In today’s education system, with classroom sizes increasing, individual students can often be ignored in the crush of trying to get everyone on the same page. For students who may already be ahead of their peers, teachers may not have a plan in place to keep them engaged. Before jumping to the conclusion that your child is just too smart for school, try engaging with them and figuring out how to make the situation better.
First, make sure that your child truly is performing to the best of his or her ability. Just because she’s getting straight A’s in science doesn’t mean that she’s really grasping the material.

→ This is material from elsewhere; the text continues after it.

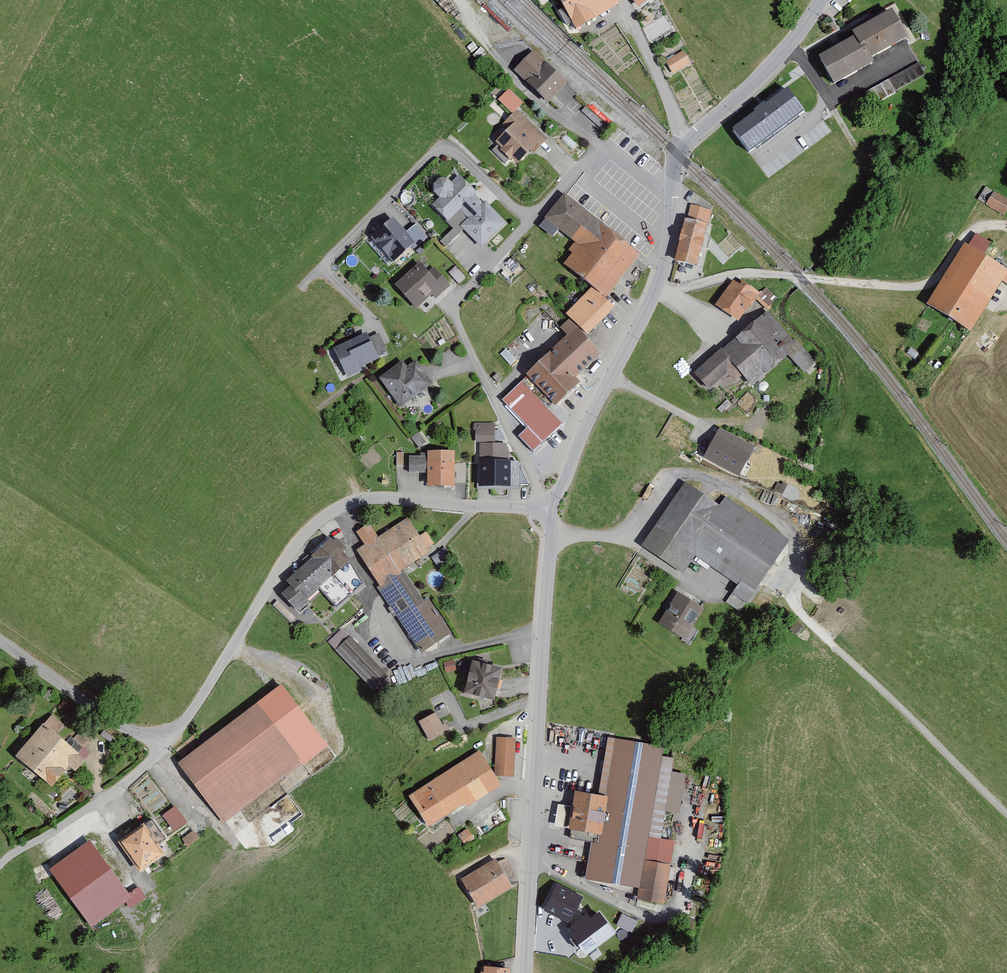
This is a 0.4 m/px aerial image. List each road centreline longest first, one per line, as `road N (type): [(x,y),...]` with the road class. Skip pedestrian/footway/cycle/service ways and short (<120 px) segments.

Sometimes, students claim they’re “bored” in school when they don’t understand what’s going on and feel left behind, and that isn’t always reflected in a GPA. After all, I managed to pull of an A throughout Chemistry without ever really understanding what was going on.

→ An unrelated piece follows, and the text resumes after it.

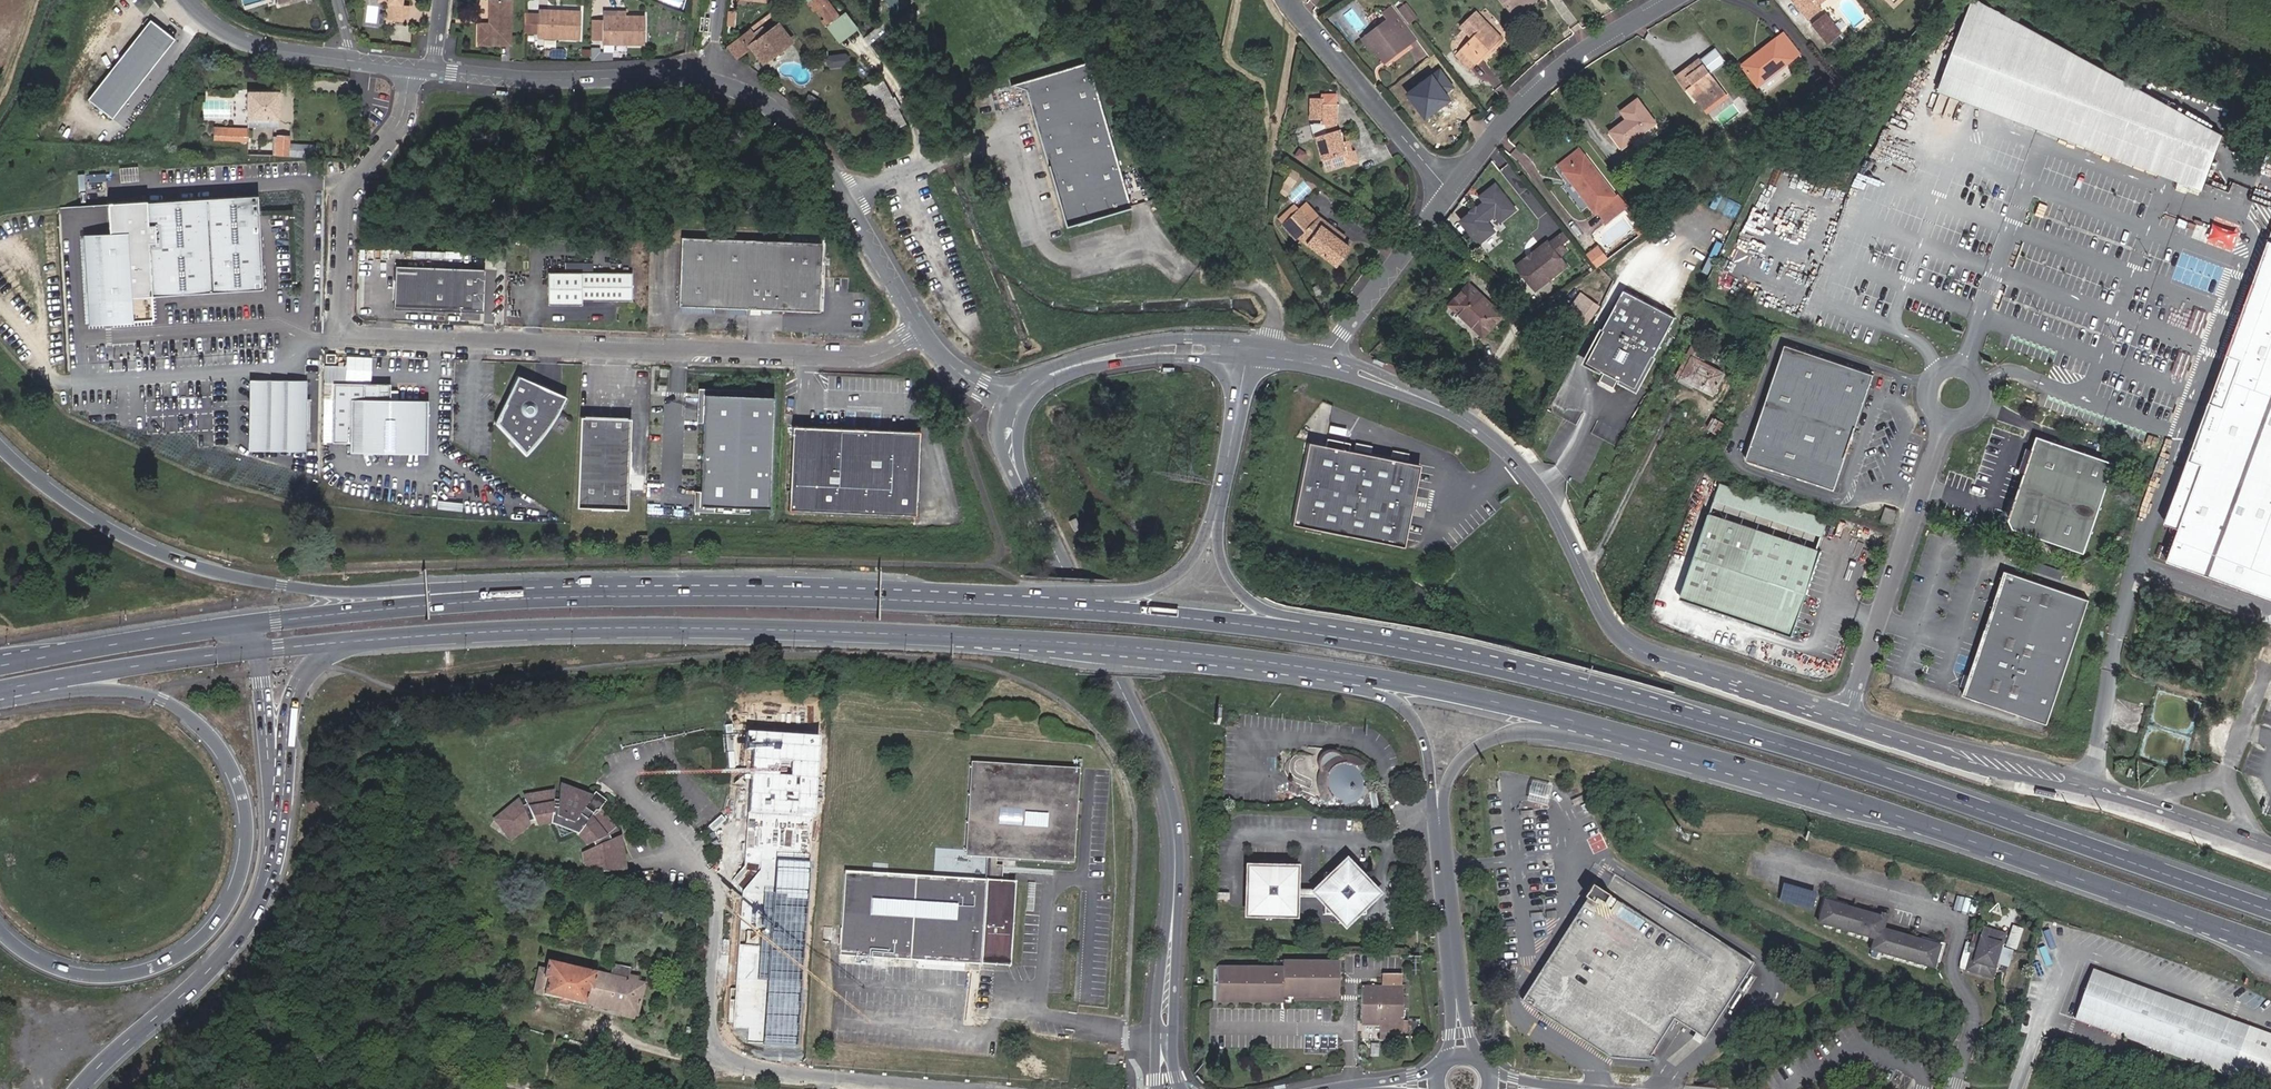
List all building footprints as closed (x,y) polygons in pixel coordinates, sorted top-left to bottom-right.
[(387,2),(386,18),(407,21),(409,5),(402,4),(402,0),(388,0),(387,2)] [(493,19),(493,24),(489,24),(478,24),(479,45),(510,44),(509,0),(489,1),(489,20),(493,19)] [(811,2),(817,9),(829,0),(813,0),(811,2)] [(830,0),(829,0),(817,9),(828,24),(841,14),(830,0)] [(892,12),(904,4),(901,0),(884,0),(892,12)] [(1513,10),(1525,0),(1504,0),(1513,10)] [(1513,10),(1516,16),(1536,0),(1525,0),(1513,10)] [(1814,1),(1815,0),(1796,0),(1809,17),(1820,8),(1817,5),(1814,1)] [(1419,17),(1407,2),(1404,4),(1416,19),(1419,17)] [(2217,135),(1964,3),(1931,96),(1969,109),(2035,132),(2197,190),(2217,135)] [(1410,23),(1416,19),(1404,4),(1398,8),(1410,23)] [(1391,18),(1368,37),(1379,50),(1386,60),(1415,37),(1392,8),(1386,12),(1391,18)] [(1502,36),(1474,8),(1462,20),(1476,34),(1462,48),(1477,62),(1502,36)] [(580,37),(580,9),(559,9),(559,13),(550,13),(550,9),(538,9),(538,14),(538,32),(538,37),(580,37)] [(524,32),(538,32),(538,14),(524,14),(524,32)] [(603,43),(645,43),(645,16),(625,15),(625,19),(614,19),(614,15),(603,15),(603,19),(603,39),(603,43)] [(1824,15),(1814,24),(1829,42),(1839,33),(1824,15)] [(592,19),(592,39),(603,39),(603,19),(592,19)] [(151,20),(88,100),(113,119),(176,39),(151,20)] [(760,28),(752,34),(749,30),(726,46),(735,58),(746,50),(753,60),(757,56),(761,62),(789,42),(776,24),(763,33),(760,28)] [(1458,50),(1469,36),(1464,32),(1452,46),(1458,50)] [(1784,32),(1742,64),(1746,68),(1787,36),(1784,32)] [(1759,85),(1800,53),(1787,36),(1746,68),(1759,85)] [(1362,41),(1373,55),(1379,50),(1368,37),(1362,41)] [(1455,55),(1469,69),(1477,62),(1462,48),(1455,55)] [(591,50),(591,63),(600,63),(600,55),(600,50),(591,50)] [(828,65),(847,65),(847,54),(828,54),(828,65)] [(1022,89),(1025,97),(1019,99),(1058,225),(1123,204),(1079,60),(1003,84),(1015,87),(1022,89)] [(1689,86),(1701,101),(1719,87),(1699,60),(1678,75),(1687,87),(1689,86)] [(1777,73),(1761,85),(1765,91),(1781,78),(1777,73)] [(878,130),(895,113),(857,74),(840,92),(878,130)] [(1827,97),(1838,89),(1829,77),(1818,85),(1827,97)] [(1019,99),(1025,97),(1022,89),(1015,87),(1019,99)] [(1705,107),(1724,93),(1719,87),(1701,101),(1705,107)] [(278,92),(248,92),(249,127),(275,127),(275,118),(278,118),(278,92)] [(1337,94),(1321,94),(1321,98),(1321,102),(1337,103),(1337,94)] [(1337,103),(1321,102),(1321,98),(1311,98),(1311,118),(1323,118),(1323,124),(1312,124),(1327,171),(1346,166),(1342,154),(1353,151),(1350,140),(1345,142),(1341,129),(1338,130),(1337,124),(1337,103)] [(1611,131),(1623,146),(1655,122),(1638,99),(1622,110),(1628,118),(1611,131)] [(215,128),(215,140),(246,141),(246,128),(215,128)] [(277,137),(276,156),(315,158),(315,146),(289,144),(289,137),(277,137)] [(1359,162),(1355,150),(1353,151),(1342,154),(1346,166),(1359,162)] [(1619,194),(1617,195),(1584,154),(1564,170),(1597,211),(1599,210),(1607,221),(1627,205),(1619,194)] [(1499,219),(1514,207),(1496,184),(1481,197),(1489,206),(1480,213),(1475,206),(1460,218),(1480,243),(1495,231),(1491,226),(1487,222),(1496,215),(1499,219)] [(261,289),(254,197),(104,208),(106,239),(83,241),(90,326),(152,321),(150,297),(261,289)] [(1301,207),(1314,220),(1319,215),(1305,202),(1301,207)] [(1282,224),(1296,238),(1297,237),(1314,220),(1301,207),(1282,224)] [(1648,212),(1643,216),(1645,219),(1649,225),(1654,221),(1648,212)] [(1314,220),(1297,237),(1305,243),(1319,224),(1342,241),(1346,236),(1319,215),(1314,220)] [(1491,226),(1499,219),(1496,215),(1487,222),(1491,226)] [(2208,243),(2236,251),(2243,226),(2215,218),(2208,243)] [(1633,228),(1637,233),(1649,225),(1645,219),(1633,228)] [(2250,281),(2265,286),(2270,267),(2270,221),(2250,281)] [(1342,241),(1319,224),(1305,243),(1334,265),(1349,246),(1342,241)] [(1520,265),(1518,267),(1534,289),(1549,277),(1551,279),(1568,266),(1561,256),(1568,251),(1563,244),(1569,239),(1563,232),(1550,242),(1548,240),(1533,252),(1534,254),(1529,258),(1525,258),(1521,261),(1520,265)] [(677,306),(818,311),(821,243),(680,238),(677,306)] [(1599,245),(1587,254),(1597,268),(1609,259),(1599,245)] [(482,312),(483,269),(394,266),(393,310),(482,312)] [(2265,286),(2250,281),(2241,305),(2229,340),(2243,345),(2227,390),(2213,385),(2192,443),(2207,448),(2167,561),(2270,597),(2270,267),(2265,286)] [(584,299),(634,301),(635,272),(552,269),(550,301),(584,303),(584,299)] [(1534,289),(1536,291),(1551,279),(1549,277),(1534,289)] [(1484,335),(1503,314),(1470,283),(1451,303),(1484,335)] [(1676,317),(1626,290),(1588,362),(1606,370),(1603,377),(1616,386),(1621,377),(1641,388),(1676,317)] [(1598,306),(1588,299),(1576,314),(1584,321),(1598,306)] [(2229,340),(2213,385),(2227,390),(2243,345),(2229,340)] [(1859,412),(1872,372),(1783,343),(1747,455),(1835,484),(1836,482),(1841,481),(1844,471),(1841,468),(1842,464),(1846,463),(1849,454),(1846,452),(1855,424),(1859,423),(1861,415),(1859,412)] [(1691,359),(1682,379),(1714,394),(1724,374),(1701,363),(1705,354),(1691,348),(1687,357),(1691,359)] [(333,363),(333,354),(324,354),(324,363),(333,363)] [(561,401),(563,398),(514,375),(492,420),(520,452),(523,449),(526,446),(529,443),(532,441),(535,438),(538,435),(540,431),(543,428),(545,425),(548,422),(550,419),(552,415),(555,412),(557,408),(559,405),(561,401)] [(390,398),(391,382),(335,380),(333,430),(350,431),(348,449),(382,450),(382,456),(393,456),(393,450),(412,451),(414,398),(390,398)] [(251,450),(305,451),(305,383),(251,383),(251,450)] [(779,395),(710,394),(709,498),(777,499),(779,395)] [(426,452),(428,399),(414,398),(412,451),(426,452)] [(629,409),(579,409),(576,499),(627,500),(629,409)] [(1719,432),(1724,422),(1717,418),(1712,428),(1719,432)] [(858,423),(857,430),(792,427),(790,511),(917,515),(920,432),(870,430),(871,423),(858,423)] [(2086,545),(2116,456),(2038,431),(2034,442),(2011,513),(2016,523),(2086,545)] [(1304,441),(1286,523),(1398,548),(1417,467),(1346,451),(1348,443),(1325,438),(1323,445),(1304,441)] [(2152,555),(2167,561),(2207,448),(2192,443),(2152,555)] [(1829,529),(1834,515),(1724,479),(1719,493),(1829,529)] [(1898,506),(1886,502),(1882,516),(1893,520),(1898,506)] [(1825,550),(1827,543),(1715,506),(1687,592),(1800,629),(1825,550)] [(2051,716),(2092,592),(2008,564),(1967,689),(2051,716)] [(1340,761),(1335,760),(1333,756),(1325,756),(1317,756),(1317,757),(1317,761),(1317,764),(1309,764),(1306,764),(1307,769),(1302,767),(1298,767),(1296,772),(1296,775),(1296,776),(1297,778),(1297,779),(1298,780),(1299,782),(1301,784),(1303,786),(1304,787),(1305,787),(1307,788),(1309,788),(1311,789),(1313,790),(1316,790),(1318,790),(1319,794),(1318,799),(1312,798),(1310,798),(1309,799),(1309,803),(1312,803),(1314,804),(1317,804),(1319,804),(1323,803),(1326,802),(1328,804),(1329,806),(1331,808),(1332,809),(1340,802),(1341,801),(1343,802),(1344,803),(1345,803),(1347,803),(1348,804),(1349,803),(1349,808),(1352,808),(1355,807),(1358,806),(1362,805),(1364,803),(1365,803),(1367,799),(1369,795),(1370,792),(1370,791),(1366,789),(1366,786),(1365,783),(1364,781),(1364,779),(1363,777),(1367,767),(1364,765),(1361,763),(1357,761),(1353,760),(1350,760),(1345,761),(1340,762),(1340,761)] [(2127,765),(2118,762),(2116,769),(2125,772),(2127,765)] [(976,767),(971,851),(987,852),(996,853),(1068,857),(1073,772),(976,767)] [(601,803),(590,796),(559,783),(557,797),(552,797),(553,793),(549,790),(525,794),(523,799),(524,803),(520,805),(518,801),(513,800),(491,818),(515,834),(529,823),(528,822),(532,820),(533,821),(549,818),(548,822),(555,825),(560,835),(570,831),(575,833),(577,830),(588,843),(590,847),(581,851),(584,868),(626,872),(619,835),(611,838),(608,834),(612,832),(613,828),(598,808),(601,803)] [(604,799),(593,792),(590,796),(601,803),(604,799)] [(491,818),(508,840),(515,834),(491,818)] [(574,834),(583,844),(588,843),(577,830),(575,833),(574,834)] [(995,865),(996,853),(987,852),(986,880),(845,870),(840,955),(1009,965),(1014,881),(1001,881),(1002,866),(995,865)] [(1345,923),(1374,894),(1345,865),(1316,894),(1345,923)] [(1703,931),(1613,872),(1601,890),(1668,933),(1678,917),(1695,928),(1691,934),(1698,939),(1703,931)] [(1291,915),(1291,874),(1250,874),(1250,914),(1291,915)] [(1812,910),(1817,894),(1783,884),(1779,900),(1812,910)] [(1705,1037),(1753,962),(1703,931),(1698,939),(1691,934),(1695,928),(1678,917),(1668,933),(1601,890),(1595,886),(1522,1001),(1610,1057),(1647,1059),(1674,1018),(1705,1037)] [(1842,901),(1827,896),(1826,899),(1820,919),(1835,924),(1842,901)] [(1840,925),(1847,902),(1842,901),(1835,924),(1840,925)] [(1856,929),(1862,906),(1847,902),(1840,925),(1856,929)] [(1861,930),(1867,908),(1862,906),(1856,929),(1861,930)] [(1876,934),(1882,911),(1867,908),(1861,930),(1876,934)] [(1888,909),(1883,908),(1882,911),(1876,934),(1873,944),(1878,946),(1884,923),(1888,909)] [(1977,924),(1974,937),(1971,945),(1967,963),(1994,970),(2005,926),(1984,921),(1983,925),(1977,924)] [(1894,950),(1900,928),(1884,923),(1878,946),(1894,950)] [(2020,950),(2025,928),(2013,925),(2008,947),(2020,950)] [(1898,951),(1904,929),(1900,928),(1894,950),(1898,951)] [(1915,956),(1921,934),(1904,929),(1898,951),(1915,956)] [(1920,958),(1926,935),(1921,934),(1915,956),(1920,958)] [(1920,958),(1936,962),(1942,939),(1926,935),(1920,958)] [(541,979),(546,980),(542,994),(585,1005),(585,1003),(636,1016),(644,982),(546,960),(544,969),(541,979)] [(1281,996),(1337,996),(1338,961),(1282,961),(1281,967),(1218,966),(1217,1002),(1281,1002),(1281,996)] [(538,968),(532,992),(542,994),(546,980),(541,979),(544,969),(538,968)] [(1362,986),(1362,1024),(1381,1024),(1381,1032),(1406,1032),(1406,1021),(1401,1021),(1401,968),(1384,968),(1384,986),(1362,986)] [(2266,1088),(2270,1088),(2270,1034),(2095,970),(2077,1020),(2266,1088)]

If your child truly is bored in school, try providing “extra” education at home. Hire a tutor, enroll them in an educational camp for a topic they’re interested in (check out your local museum, zoo, or university for some great opportunities), go on educational family trips and put the focus on learning…the opportunities are endless. Don’t let learning stop in the classroom, and let your child see the connections what they learn in school can have with the real world.
Have your child take advantage of extra periods to stay after with a teacher to get some extra attention. A lot of teachers will appreciate the display of enthusiasm for their subject, and your child can benefit greatly. If the school has a club centered around a subject area (Physics Club, Drama Club, etc.), then encourage your child to participate!
Another option is to get your child involved in a school’s peer tutoring program. The best way to truly learn something is to teach it, and peer tutoring can also look great on a college application! If your child’s school doesn’t already have a peer tutoring program in place, have your child spearhead the effort to start one! The guidance office might be a good place to start, or if your child has a particular subject area in mind he can approach a teacher in that department.
The bottom line is if your child is bored or not feeling the energy about going to school you need to do something. The problem usually leads a smart student to falter and next thing you know the great grades they used to have become failing grades. What are some other tips you have for keeping smart children engaged in school?